Peningkatan proliferasi ini ditunjukkan dengan terjadinya penambahan jumlah sel limfosit hidup. Berdasarkan pengujian kadar total fenol,
diketahui secara keseluruhan, ekstrak etanol memiliki kandungan fenol
lebih tinggi dibandingkan ekstrak aquades. Hal tersebut disebabkan banyaknya komponen fenolik yang ikut terekstrak oleh pelarut etanol.
Jumlah kematian sel limfosit yang diberi ekstrak kelima tanaman secara keseluruhan menunjukkan jumlah kematian yang lebih rendah bila
dibandingkan dengan kontrol standar. Secara keseluruhan, tingkat kematian sel tertinggi terjadi pada konsentrasi C1 untuk setiap ekstrak baik
menggunakan pelarut etanol ataupun aquades. Ekstrak yang menyebabkan kematian sel limfosit tertinggi adalah ekstrak delima dengan pelarut
aquades dan ekstrak jati belanda dengan pelarut etanol, jumlah sel yang mati pada ekstrak ini adalah 12 x 10
6
sel mati ml. Ekstrak yang menyebabkan kematian sel limfosit terendah adalah ekstrak kecombrang,
baik menggunakan pelarut etanol ataupun aquades. Nilai kematian sel pada ekstrak ini adalah 1.2 x 10
5
sel mati ml.

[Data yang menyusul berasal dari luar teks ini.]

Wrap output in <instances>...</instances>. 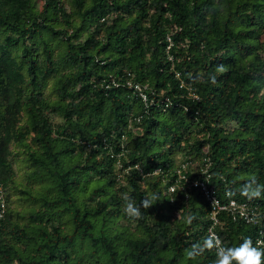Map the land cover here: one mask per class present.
Returning <instances> with one entry per match:
<instances>
[{
    "label": "trees",
    "instance_id": "trees-1",
    "mask_svg": "<svg viewBox=\"0 0 264 264\" xmlns=\"http://www.w3.org/2000/svg\"><path fill=\"white\" fill-rule=\"evenodd\" d=\"M179 168L254 204L216 230L258 247L264 0H0V264H216Z\"/></svg>",
    "mask_w": 264,
    "mask_h": 264
},
{
    "label": "built area",
    "instance_id": "built-area-1",
    "mask_svg": "<svg viewBox=\"0 0 264 264\" xmlns=\"http://www.w3.org/2000/svg\"><path fill=\"white\" fill-rule=\"evenodd\" d=\"M176 76L178 77L179 74L176 73ZM134 88H137V86L135 85ZM139 94L144 100L146 99L142 92H139ZM182 170L184 169H177V183L170 185L169 191L174 192L178 187L185 192L191 188H197L201 191L210 208V225L207 228V233L216 249L221 246V239L216 228L220 223V214L222 212H229L233 219L240 218L247 224L257 222L259 211L250 201H238L228 191L221 197L213 187L209 186L208 178H189ZM202 172L204 173L205 170H202ZM255 243L264 250V230L259 231L258 236L255 238Z\"/></svg>",
    "mask_w": 264,
    "mask_h": 264
},
{
    "label": "clouds",
    "instance_id": "clouds-1",
    "mask_svg": "<svg viewBox=\"0 0 264 264\" xmlns=\"http://www.w3.org/2000/svg\"><path fill=\"white\" fill-rule=\"evenodd\" d=\"M224 71L223 66L219 69ZM243 194L247 195L249 198H259L264 192V186L257 183L255 178L250 182L246 183L242 188ZM157 199L155 195L146 196L140 203H136L131 200L130 197L125 198L124 212L132 220L142 219L141 208H150L153 206V201ZM190 222V221H189ZM195 254L189 252L188 255L191 257ZM264 264V250L259 247L253 246L252 240L250 238L245 239L244 242L234 248H226L222 245L217 248V260L216 264Z\"/></svg>",
    "mask_w": 264,
    "mask_h": 264
},
{
    "label": "rangeland",
    "instance_id": "rangeland-1",
    "mask_svg": "<svg viewBox=\"0 0 264 264\" xmlns=\"http://www.w3.org/2000/svg\"><path fill=\"white\" fill-rule=\"evenodd\" d=\"M16 172H17V181H18V183H20L23 186L26 185L27 182L23 178L24 177V173H25L23 167L16 166Z\"/></svg>",
    "mask_w": 264,
    "mask_h": 264
}]
</instances>
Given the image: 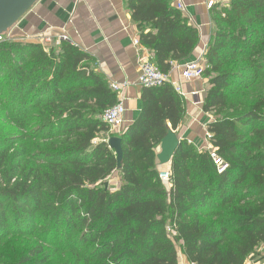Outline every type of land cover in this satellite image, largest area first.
Segmentation results:
<instances>
[{"label": "trees", "instance_id": "obj_1", "mask_svg": "<svg viewBox=\"0 0 264 264\" xmlns=\"http://www.w3.org/2000/svg\"><path fill=\"white\" fill-rule=\"evenodd\" d=\"M126 2L163 73L192 57L199 30L170 0ZM212 21L203 76L213 148L183 140L170 188L157 148L185 114L171 81L143 87L140 115L120 135L118 168L107 142L115 135L102 120L117 93L93 57L67 40L0 43L5 120L22 130L2 137L0 127V245L6 236L36 239L10 264H45L66 251L74 264H179L178 244L186 264H246L264 243V95L248 97L264 81V0H229L212 9Z\"/></svg>", "mask_w": 264, "mask_h": 264}, {"label": "crops", "instance_id": "obj_2", "mask_svg": "<svg viewBox=\"0 0 264 264\" xmlns=\"http://www.w3.org/2000/svg\"><path fill=\"white\" fill-rule=\"evenodd\" d=\"M182 1L187 8L184 14L189 23L198 28L200 33L199 44L188 62L203 58L214 28L212 9L207 8V0ZM8 36L17 41L40 43L45 47H57L60 45L58 41L66 37L67 41L93 57V68L110 84L129 82V86L123 89L127 109L125 128L139 117L143 90V86L138 83L139 57H151V52L143 45L139 48L134 43L139 38V31L137 24L132 21L126 0H38L8 31ZM170 77L172 81L180 83L187 93L182 96L185 100L183 120L176 130H172L182 141L187 140L198 150H211L213 146L208 125L214 120V114L204 110L210 88L209 79L203 76L184 80L181 69L171 72ZM168 126L171 128L169 122ZM108 138L107 134L101 135L103 140ZM169 168L166 166L161 169ZM118 183L119 175L115 174L106 186H115L116 190ZM246 264H264V243L247 258Z\"/></svg>", "mask_w": 264, "mask_h": 264}, {"label": "built area", "instance_id": "obj_3", "mask_svg": "<svg viewBox=\"0 0 264 264\" xmlns=\"http://www.w3.org/2000/svg\"><path fill=\"white\" fill-rule=\"evenodd\" d=\"M170 2L174 5L175 8L180 10L182 13H185L187 8L182 0H170ZM229 0H207L206 5L208 9H213L216 6H224L228 4ZM66 37L61 38L58 41L60 44L62 41L66 40ZM6 39H9L8 32L0 35V43ZM134 43L139 48L141 47V42L139 38L134 40ZM181 69L182 78L184 80H194L203 77V71L205 69L204 59L202 57L188 61L185 63H177L173 62L171 66V70L169 73H163L159 67L152 62L150 57L147 56H140L139 57V77L138 83L143 87H159L163 85L167 81H171L175 90L181 95L186 96L185 93L180 85L175 81H172L170 75L171 72ZM129 86V82L124 81L121 83L113 82L110 84L111 89L117 93V102L106 109L102 114V120L107 123L110 128V133L114 134L115 136H120L125 129L126 126V105H125V98L123 96V89ZM212 157L214 161L217 163L218 172L221 173L225 171L227 168V164L220 159L215 153H212ZM170 171L163 170L160 173L161 179L166 182L167 184L170 182ZM168 231H171V227L168 226Z\"/></svg>", "mask_w": 264, "mask_h": 264}, {"label": "water", "instance_id": "obj_4", "mask_svg": "<svg viewBox=\"0 0 264 264\" xmlns=\"http://www.w3.org/2000/svg\"><path fill=\"white\" fill-rule=\"evenodd\" d=\"M38 0H0V35L7 33L37 2ZM109 147L114 150L117 166L123 161V146L121 136H111L107 140ZM182 140L176 132L170 129L162 139L157 153V165L161 169L170 166Z\"/></svg>", "mask_w": 264, "mask_h": 264}, {"label": "rangeland", "instance_id": "obj_5", "mask_svg": "<svg viewBox=\"0 0 264 264\" xmlns=\"http://www.w3.org/2000/svg\"><path fill=\"white\" fill-rule=\"evenodd\" d=\"M209 43V42H208ZM3 82V81H2ZM261 86L258 88L250 89L248 97L250 99L256 98L258 95H264V81L260 82ZM6 89L2 83H0V90ZM2 97H0V127L2 128V137L8 136L12 137L22 133V130H18L12 122L8 119L5 120V105L2 104ZM113 180V179H111ZM114 187H110L111 190H114ZM169 187V185H167ZM168 228V227H167ZM36 239L29 237V236H22V235H15V236H6L3 239V242L0 245V253L3 256L4 263H15L20 256L21 252L25 249V247L35 244ZM45 249H52L54 251V247L48 245ZM178 255H179V264H186V257L183 255L180 245H177ZM67 250H70L67 248ZM74 257L69 254L68 251L65 253H57L53 257L50 258L45 264H74ZM84 264V263H79Z\"/></svg>", "mask_w": 264, "mask_h": 264}]
</instances>
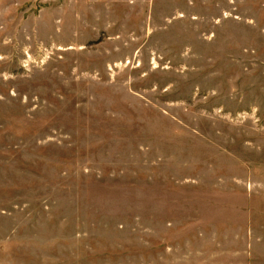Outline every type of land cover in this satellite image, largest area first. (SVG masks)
<instances>
[{"label":"rangeland","instance_id":"obj_1","mask_svg":"<svg viewBox=\"0 0 264 264\" xmlns=\"http://www.w3.org/2000/svg\"><path fill=\"white\" fill-rule=\"evenodd\" d=\"M0 264H264V0H0Z\"/></svg>","mask_w":264,"mask_h":264}]
</instances>
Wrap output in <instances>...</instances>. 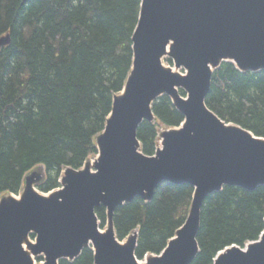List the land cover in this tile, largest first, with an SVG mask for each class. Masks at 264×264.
Returning a JSON list of instances; mask_svg holds the SVG:
<instances>
[{"label": "water", "instance_id": "water-1", "mask_svg": "<svg viewBox=\"0 0 264 264\" xmlns=\"http://www.w3.org/2000/svg\"><path fill=\"white\" fill-rule=\"evenodd\" d=\"M9 44V36L0 39V48ZM133 49V70L96 138L95 172L88 164L66 169L62 189L48 197L34 190L36 178L29 176L20 200H1L0 264H34L24 249L31 233L37 235L32 254H44L45 264L74 260L91 246L95 264H141L137 235L120 242L114 214L136 198L152 201L163 183L189 184L195 193L183 227L161 255L143 264H192L206 199L225 186H264V139L223 122L206 105L221 63L233 62L242 72L264 70V0H143ZM167 56L186 73L166 67ZM163 95L184 123L163 132L162 147L149 157L140 150L138 129L155 121L152 106ZM101 206L108 216L104 231L95 213ZM214 264H264V233L244 250L220 253Z\"/></svg>", "mask_w": 264, "mask_h": 264}, {"label": "trees", "instance_id": "trees-1", "mask_svg": "<svg viewBox=\"0 0 264 264\" xmlns=\"http://www.w3.org/2000/svg\"><path fill=\"white\" fill-rule=\"evenodd\" d=\"M141 6L142 0H0V39L10 38L0 48V197L18 195L24 177L41 166L38 189L49 193L61 187L66 168L79 170L98 155L96 137L132 71ZM164 63L173 66L169 58ZM206 105L222 121L264 138V70L241 72L223 63L213 73ZM153 112L156 120L138 129L146 156L155 155L161 126L184 121L167 95L153 103ZM194 192L189 184L163 183L152 201L136 198L118 207L117 238L137 233L140 261L160 255L185 224ZM95 213L104 229L106 208ZM263 231L264 186H225L202 206L200 251L192 264H214L218 253L245 248ZM59 264H95L94 251Z\"/></svg>", "mask_w": 264, "mask_h": 264}, {"label": "rangeland", "instance_id": "rangeland-1", "mask_svg": "<svg viewBox=\"0 0 264 264\" xmlns=\"http://www.w3.org/2000/svg\"><path fill=\"white\" fill-rule=\"evenodd\" d=\"M175 71L177 72H180V73H184L183 70H177L175 69V67H173ZM167 128H165L164 126H161L160 127V138H161V133L166 131ZM161 145V144H160ZM96 157H92L88 160L87 164L90 166L91 168V171H95V168H94V161H95ZM29 176H34L36 178V182L34 184V189L35 191L40 194V195H43V196H47L48 194H45L43 192H41L39 189H38V183L40 181H42L44 179V176H45V170L43 167H38L34 170H32L30 173H28L26 175V178L29 177ZM26 180H24V184H23V187H22V190H21V193L19 195H13V194H8V195H4L2 197H0V201L2 199H7V198H14L16 200H20V196L21 194L23 193L24 189L26 188ZM36 243V235H30V237L24 242V248L25 250L27 251V253L31 256L32 255V250H31V246L33 244ZM34 259V264H43V255H39V256H34L32 257ZM143 263V261H142Z\"/></svg>", "mask_w": 264, "mask_h": 264}, {"label": "bare ground", "instance_id": "bare-ground-1", "mask_svg": "<svg viewBox=\"0 0 264 264\" xmlns=\"http://www.w3.org/2000/svg\"><path fill=\"white\" fill-rule=\"evenodd\" d=\"M24 1V0H23ZM32 257H34V255H32Z\"/></svg>", "mask_w": 264, "mask_h": 264}]
</instances>
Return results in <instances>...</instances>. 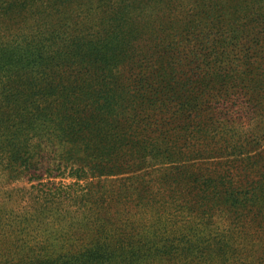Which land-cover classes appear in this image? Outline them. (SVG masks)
Wrapping results in <instances>:
<instances>
[{"label": "trees", "instance_id": "trees-1", "mask_svg": "<svg viewBox=\"0 0 264 264\" xmlns=\"http://www.w3.org/2000/svg\"><path fill=\"white\" fill-rule=\"evenodd\" d=\"M240 21L150 53L127 16L0 48V264L226 261L225 218L264 205L263 7ZM41 82L61 104H28Z\"/></svg>", "mask_w": 264, "mask_h": 264}, {"label": "rangeland", "instance_id": "rangeland-1", "mask_svg": "<svg viewBox=\"0 0 264 264\" xmlns=\"http://www.w3.org/2000/svg\"><path fill=\"white\" fill-rule=\"evenodd\" d=\"M6 2H16L18 8L5 13ZM258 2L264 9V0H0V48L8 49L25 36L33 37L38 29L65 39H96L112 20L127 16L135 21L143 53L154 48L181 49L204 32L224 38L236 23L242 24L244 7ZM2 57L4 53H0V62ZM42 86V82L33 86L36 97L29 99V105H44L47 98L54 105L61 104V99L37 90ZM3 92L0 89V103ZM11 110L9 107L6 111ZM225 221L232 230L234 248L226 261L219 256L164 257L142 264H264V205Z\"/></svg>", "mask_w": 264, "mask_h": 264}]
</instances>
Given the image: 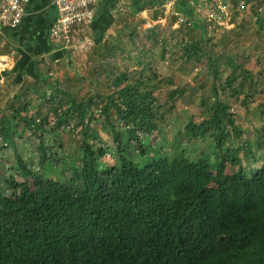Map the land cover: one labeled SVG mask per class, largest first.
Masks as SVG:
<instances>
[{
    "label": "trees",
    "instance_id": "1",
    "mask_svg": "<svg viewBox=\"0 0 264 264\" xmlns=\"http://www.w3.org/2000/svg\"><path fill=\"white\" fill-rule=\"evenodd\" d=\"M251 17L264 28V0ZM237 23L232 44L204 21L129 18L94 46L101 87L78 72L51 81L49 62L0 71L14 93L0 105V264H264V50L259 26ZM11 35L0 55L15 52ZM197 88L200 112L181 127L177 101ZM242 109L261 120L253 145Z\"/></svg>",
    "mask_w": 264,
    "mask_h": 264
},
{
    "label": "built area",
    "instance_id": "2",
    "mask_svg": "<svg viewBox=\"0 0 264 264\" xmlns=\"http://www.w3.org/2000/svg\"><path fill=\"white\" fill-rule=\"evenodd\" d=\"M100 0H52L55 18L50 26L49 34L62 50L84 47L79 42L82 33L89 30L96 16V7ZM30 0H0V22L10 27L19 26L25 18L26 7ZM257 0H187V10L180 7V0H165L164 17L152 19L144 15L146 26L165 24L171 17L177 18V24H191L204 21L207 31L214 33L215 27L232 30L238 27L236 13L252 15ZM224 29V31H225ZM0 65L1 61H0Z\"/></svg>",
    "mask_w": 264,
    "mask_h": 264
},
{
    "label": "crops",
    "instance_id": "3",
    "mask_svg": "<svg viewBox=\"0 0 264 264\" xmlns=\"http://www.w3.org/2000/svg\"><path fill=\"white\" fill-rule=\"evenodd\" d=\"M164 1L100 0L96 7L93 25L79 37V42L85 45L87 61L92 65L93 61L90 57L94 55V46L99 44L98 40L109 39L110 35L123 28L124 21L127 19L133 17L135 24L139 25L138 17H141L142 23H144V15L148 14L153 19V12L157 10L163 11L162 17H164ZM180 7L190 13L187 9V0H180ZM55 14L52 0H30L26 7L24 21L19 26L10 27L8 24L0 22V33L4 35L12 33L9 41L15 52L19 53V58L15 62L13 70H16L21 62L26 64L46 63L51 62V56L58 59L63 55L62 48L52 40L49 34ZM262 23H264V20ZM78 48L82 47L77 45L75 50ZM14 53L13 56L15 57ZM55 61L57 60L55 59Z\"/></svg>",
    "mask_w": 264,
    "mask_h": 264
},
{
    "label": "rangeland",
    "instance_id": "4",
    "mask_svg": "<svg viewBox=\"0 0 264 264\" xmlns=\"http://www.w3.org/2000/svg\"><path fill=\"white\" fill-rule=\"evenodd\" d=\"M244 14H240V18L237 19V21H247L249 25H251L254 30H258V21L257 19L251 17L252 15H244ZM244 19V20H243ZM138 20V24L140 25V23L142 24L141 26H143L144 23H142V19L141 17H138L137 18ZM257 22V23H256ZM259 28L261 29V34H262V41H260V49H259V53L261 54V51L260 50H264V28H261V26H259ZM239 29V26L235 29H232V30H226L224 31L223 28H219V27H215L214 28V35L216 36L217 40H219L220 38L222 39L224 36H229L230 39L232 40V44L236 43V40H235V34L237 32V30ZM236 31V32H235ZM263 31V32H262ZM105 40V39H104ZM255 43V42H254ZM253 42H250L248 45H243L245 43H242L243 46H246L247 47V50H248V53L249 55L251 56V59H250V62L248 63V67L250 68H254V69H257V68H260L259 64H255L256 62V56H257V50L255 49V45H254ZM65 51V50H63ZM67 53L64 54L65 52H63V55L60 57V58H54L56 59L57 61L55 62H49L48 65H49V71L51 73V81L55 78V79H58V78H61L63 73H66V72H69L68 74L69 75H73L74 73H81V74H85V75H97V79L98 81L101 83L99 85V87H101L102 83L104 84H107V83H110L111 80L109 78H102L103 76V72L101 70L96 71L95 67H92V65L89 63V61H87V52H86V48L85 47H82V48H78L75 50V48L73 47H70V48H67ZM264 53V51H263ZM118 55V58H115L114 61H118L120 62V59H119V54ZM262 62L264 63V54L262 55ZM0 61H1V64L0 65V71L2 70H5V69H14V65H15V62L17 61L16 57L12 55H0ZM264 66V64H263ZM95 69V71H94ZM29 70V69H28ZM14 71V70H13ZM15 75H12V77L15 79L16 75H17V71H14ZM161 72L164 73L163 70H161ZM26 73V76L24 77L25 79H27V81H31L32 80V76L29 74L27 75V72L25 71ZM178 80H180V77L182 76L181 73L178 74ZM10 87V84H3L2 82H0V91H1V94H0V105L4 106L7 101L10 99H12L11 97H13V92L11 91V89L9 88ZM192 93V96H191V99L190 101H183V100H178L177 101V105H178V112L177 115L179 117H182V122L180 123V126L183 127L186 123L189 122L190 120V112H193L194 114L197 113V112H200V108L198 107V104L197 105H194V102H199L198 99L201 98L202 94H203V90L201 88H197L195 89V91H191ZM229 101V100H227ZM231 101V100H230ZM232 102V101H231ZM234 103V102H233ZM235 104V103H234ZM242 114L244 115L243 117L239 118L237 120V122H239L243 128L245 129V137H247L248 139H250V142L251 144L253 145L254 144V131H253V127L251 126L250 124V120L251 121H257L258 124L261 123V120H257L256 117L252 114H250L249 116H245V112L244 110L242 109ZM99 132H100V135L102 138H104L109 144H112V134L111 132L108 130V127L107 126H99ZM37 141V139H34ZM212 142L210 140V142L208 143L207 141H199L197 140L196 142H194V145H197L199 146L200 148H204L205 149H208V146L209 144L211 145V148H212ZM156 144L158 143L159 146H162L163 145V142L161 139H158V142L156 140L155 142ZM172 145L174 148H177L179 147V140L178 139H173L171 141ZM66 147H69L71 148V145L70 144H67ZM199 147H195L194 150H196L198 148L199 150ZM75 151V149H73ZM162 151L164 153L166 152H169V147H163L162 148ZM260 155H263L264 157V153L263 152H259ZM134 152H132V156H134ZM6 158L8 157L9 159H14V154L12 151L8 152L7 154H5ZM107 158H109L107 156ZM110 160V158L108 159ZM69 161V159L67 160ZM5 166H3L4 170L6 173H8V171L6 169H9L10 165L9 164H6L4 163ZM0 165H2V161L0 162Z\"/></svg>",
    "mask_w": 264,
    "mask_h": 264
}]
</instances>
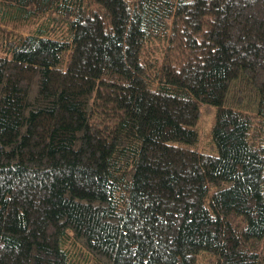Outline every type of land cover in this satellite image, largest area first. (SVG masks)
<instances>
[{"label": "trees", "instance_id": "obj_1", "mask_svg": "<svg viewBox=\"0 0 264 264\" xmlns=\"http://www.w3.org/2000/svg\"><path fill=\"white\" fill-rule=\"evenodd\" d=\"M262 245L264 0H0V264Z\"/></svg>", "mask_w": 264, "mask_h": 264}, {"label": "rangeland", "instance_id": "obj_2", "mask_svg": "<svg viewBox=\"0 0 264 264\" xmlns=\"http://www.w3.org/2000/svg\"><path fill=\"white\" fill-rule=\"evenodd\" d=\"M211 119H212V112L209 111H205V114L203 115V118L199 124V128H200V146L204 147L207 145V141L209 139V129L211 126ZM264 245H262V257H261V264H264Z\"/></svg>", "mask_w": 264, "mask_h": 264}]
</instances>
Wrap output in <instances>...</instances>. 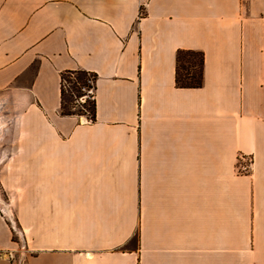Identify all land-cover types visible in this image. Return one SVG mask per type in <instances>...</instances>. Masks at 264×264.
I'll list each match as a JSON object with an SVG mask.
<instances>
[{
    "label": "crops",
    "instance_id": "1",
    "mask_svg": "<svg viewBox=\"0 0 264 264\" xmlns=\"http://www.w3.org/2000/svg\"><path fill=\"white\" fill-rule=\"evenodd\" d=\"M0 109V264H264V0H0Z\"/></svg>",
    "mask_w": 264,
    "mask_h": 264
},
{
    "label": "rangeland",
    "instance_id": "2",
    "mask_svg": "<svg viewBox=\"0 0 264 264\" xmlns=\"http://www.w3.org/2000/svg\"><path fill=\"white\" fill-rule=\"evenodd\" d=\"M64 111H72L80 114L88 115V118L91 119L93 114L94 107V86L96 77L92 73L82 74V73H74V74H66L64 75ZM84 79L85 81L83 82ZM6 113L5 109H0V118L3 114ZM4 121V120H3ZM5 136V135H4ZM0 135V157L5 156V148H6V139L5 137ZM6 161V160H4ZM4 161L0 163V204L4 208V203H10L12 199V192L23 190L22 188V177H14L16 179V186L13 190H9L6 187V181L8 177H5L7 174V165H5ZM16 167V166H15ZM20 180V182H18ZM10 224L13 226L14 236L13 240L18 242L19 244V252L17 255L22 254L25 251L23 248V238L21 233V226L17 222L16 216L11 213ZM16 255V256H17Z\"/></svg>",
    "mask_w": 264,
    "mask_h": 264
},
{
    "label": "trees",
    "instance_id": "3",
    "mask_svg": "<svg viewBox=\"0 0 264 264\" xmlns=\"http://www.w3.org/2000/svg\"><path fill=\"white\" fill-rule=\"evenodd\" d=\"M204 52L194 49H179L176 55V85L183 88H196L201 87L204 83ZM82 73L87 74V71H71L66 74ZM64 74V75H66ZM62 76L64 84L65 77ZM83 82L85 81L82 79ZM64 95V87H63ZM64 109V103H63ZM95 102L93 107L92 119H95ZM64 114H80L72 111L65 112Z\"/></svg>",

Indeks stimulasi dan tingkat kematian ekstrak etanol walaupun
memiliki nilai yang berbeda dengan ekstrak aquades, namun hasil yang diperoleh masih lebih baik dibandingkan kontrol standar. Hal ini
menunjukkan bahwa residu etanol yang tersisa pada ekstrak tidak mempengaruhi pengujian terhadap sel limfosit manusia. Berdasarkan
penelitian yang dilakukan oleh Kapasi 2003 tentang pengaruh etanol terhadap sel limfosit, diperoleh hasil bahwa etanol dapat memicu
kerusakan sel limfosit bila diberikan dalam konsentrasi di atas 200 mM. Bila masih terdapat residu etanol dalam jumlah lebih rendah dari angka di
atas, maka proliferasi sel limfosit tidak akan terganggu secara signifikan. Menurut penelitian yang dilakukan oleh Pandoyo 2000,
diketahui bahwa secara keseluruhan pengaruh ekstrak cincau hijau Cyclea barbata L. Miers umumnya bersifat imunostimulan pada konsentrasi
rendah, sedangkan menurut penelitian yang dilakukan oleh Meiriana 2006, secara keseluruhan, ekstrak buah merah pada tingkat konsentrasi
4.167 µgml, 8.333 µgml, dan 16.667 µgml memberikan respon positif, yaitu dapat meningkatkan proliferasi sel limfosit dimana terjadi
penambahan jumlah sel limfosit hidup.
Peningkatan proliferasi dari kelima ekstrak tanaman dan rendahnya tingkat kematian sel limfosit secara keseluruhan pada kultur sel
menunjukkan bahwa ekstrak yang diberikan dapat memacu proliferasi sel limfosit dan melindungi sel dari kematian. Oleh karena itu, secara umum
ekstrak kelima tanaman yaitu daun jati belanda, daun ceremai, daun kemuning, daun delima putih, dan bunga kecombrang tidak bersifat toksik
dan dapat dianggap sebagai imunomodulator yang baik pada tiga konsentrasi yang diujikan.